WHAT THE EXERCISE ASKS: Write out everything from "python -m pip" down to "because it's there." in the boost-histogram install notes, renaming "cibuildwheel" to "cibw".

PAGE EXTRACT:
####################

The easiest way to get boost-histogram is to use a binary wheel, which happens when you run:

python -m pip install boost-histogram

Wheels are produced using cibuildwheel; all platforms supported by cibuildwheel are provided in boost-histogram:

System Arch Python versions PyPy versions
ManyLinux1 (custom GCC 9.2) 32 & 64-bit 2.7, 3.5, 3.6, 3.7, 3.8, 3.9
ManyLinux2010 32 & 64-bit 2.7, 3.5, 3.6, 3.7, 3.8, 3.9 7.3: 2.7, 3.6, 3.7
ManyLinux2014 ARM64 & PowerPC 3.5, 3.6, 3.7, 3.8, 3.9
macOS 10.9+ 64-bit 2.7, 3.5, 3.6, 3.7, 3.8, 3.9 7.3: 2.7, 3.6, 3.7
Windows 32 & 64-bit 2.7, 3.5, 3.6, 3.7, 3.8, 3.9 (32 bit) 7.3: 2.7, 3.6, 3.7
  • manylinux1: Using a custom docker container with GCC 9; should work but can't be called directly other compiled extensions unless they do the same thing (think that's the main caveat). Supporting 32 bits because it's there.
  • manylinux2010: Requires pip 10+ and a version of Linux newer than 2010.

####################

LISTED RECORDS:
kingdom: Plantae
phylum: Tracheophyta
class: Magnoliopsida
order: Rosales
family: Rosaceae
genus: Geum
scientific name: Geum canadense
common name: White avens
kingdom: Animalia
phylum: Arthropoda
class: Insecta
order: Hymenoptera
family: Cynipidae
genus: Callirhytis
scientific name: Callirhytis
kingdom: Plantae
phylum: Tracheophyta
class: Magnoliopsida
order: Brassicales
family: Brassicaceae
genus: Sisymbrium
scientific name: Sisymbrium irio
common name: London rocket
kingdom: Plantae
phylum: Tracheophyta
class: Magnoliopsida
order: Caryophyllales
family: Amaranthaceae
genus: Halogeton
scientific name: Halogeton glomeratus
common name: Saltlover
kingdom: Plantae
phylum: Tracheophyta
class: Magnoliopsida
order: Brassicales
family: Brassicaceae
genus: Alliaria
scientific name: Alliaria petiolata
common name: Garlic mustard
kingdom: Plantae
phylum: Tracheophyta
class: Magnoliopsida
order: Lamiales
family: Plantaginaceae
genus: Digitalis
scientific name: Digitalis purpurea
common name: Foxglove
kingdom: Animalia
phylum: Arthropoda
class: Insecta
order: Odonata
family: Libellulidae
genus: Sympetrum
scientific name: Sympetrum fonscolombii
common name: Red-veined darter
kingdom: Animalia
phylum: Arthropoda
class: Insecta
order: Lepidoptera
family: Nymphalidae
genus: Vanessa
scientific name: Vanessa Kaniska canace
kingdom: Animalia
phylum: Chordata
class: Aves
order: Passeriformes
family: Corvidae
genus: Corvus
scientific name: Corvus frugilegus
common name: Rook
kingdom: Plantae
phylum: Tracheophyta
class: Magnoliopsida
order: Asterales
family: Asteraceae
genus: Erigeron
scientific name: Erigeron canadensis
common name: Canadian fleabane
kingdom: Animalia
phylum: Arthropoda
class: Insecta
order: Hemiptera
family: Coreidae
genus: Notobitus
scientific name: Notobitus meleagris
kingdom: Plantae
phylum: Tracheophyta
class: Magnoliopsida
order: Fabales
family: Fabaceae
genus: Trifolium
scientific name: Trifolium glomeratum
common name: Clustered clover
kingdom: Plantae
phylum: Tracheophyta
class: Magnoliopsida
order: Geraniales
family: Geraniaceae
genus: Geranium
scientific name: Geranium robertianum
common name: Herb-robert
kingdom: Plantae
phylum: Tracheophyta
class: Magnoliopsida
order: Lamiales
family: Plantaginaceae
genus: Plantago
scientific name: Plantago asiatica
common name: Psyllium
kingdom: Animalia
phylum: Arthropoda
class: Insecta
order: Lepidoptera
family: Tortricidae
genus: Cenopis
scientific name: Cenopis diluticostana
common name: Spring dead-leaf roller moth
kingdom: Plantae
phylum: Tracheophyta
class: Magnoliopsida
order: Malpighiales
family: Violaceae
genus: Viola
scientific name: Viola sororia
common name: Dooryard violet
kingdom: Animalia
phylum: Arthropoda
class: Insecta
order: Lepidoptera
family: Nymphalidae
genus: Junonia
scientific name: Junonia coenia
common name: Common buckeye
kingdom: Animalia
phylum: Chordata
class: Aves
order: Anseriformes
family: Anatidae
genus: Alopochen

####################

SOLUTION:
python -m pip install boost-histogram

Wheels are produced using cibw; all platforms supported by cibw are provided in boost-histogram:

System Arch Python versions PyPy versions
ManyLinux1 (custom GCC 9.2) 32 & 64-bit 2.7, 3.5, 3.6, 3.7, 3.8, 3.9
ManyLinux2010 32 & 64-bit 2.7, 3.5, 3.6, 3.7, 3.8, 3.9 7.3: 2.7, 3.6, 3.7
ManyLinux2014 ARM64 & PowerPC 3.5, 3.6, 3.7, 3.8, 3.9
macOS 10.9+ 64-bit 2.7, 3.5, 3.6, 3.7, 3.8, 3.9 7.3: 2.7, 3.6, 3.7
Windows 32 & 64-bit 2.7, 3.5, 3.6, 3.7, 3.8, 3.9 (32 bit) 7.3: 2.7, 3.6, 3.7
  • manylinux1: Using a custom docker container with GCC 9; should work but can't be called directly other compiled extensions unless they do the same thing (think that's the main caveat). Supporting 32 bits because it's there.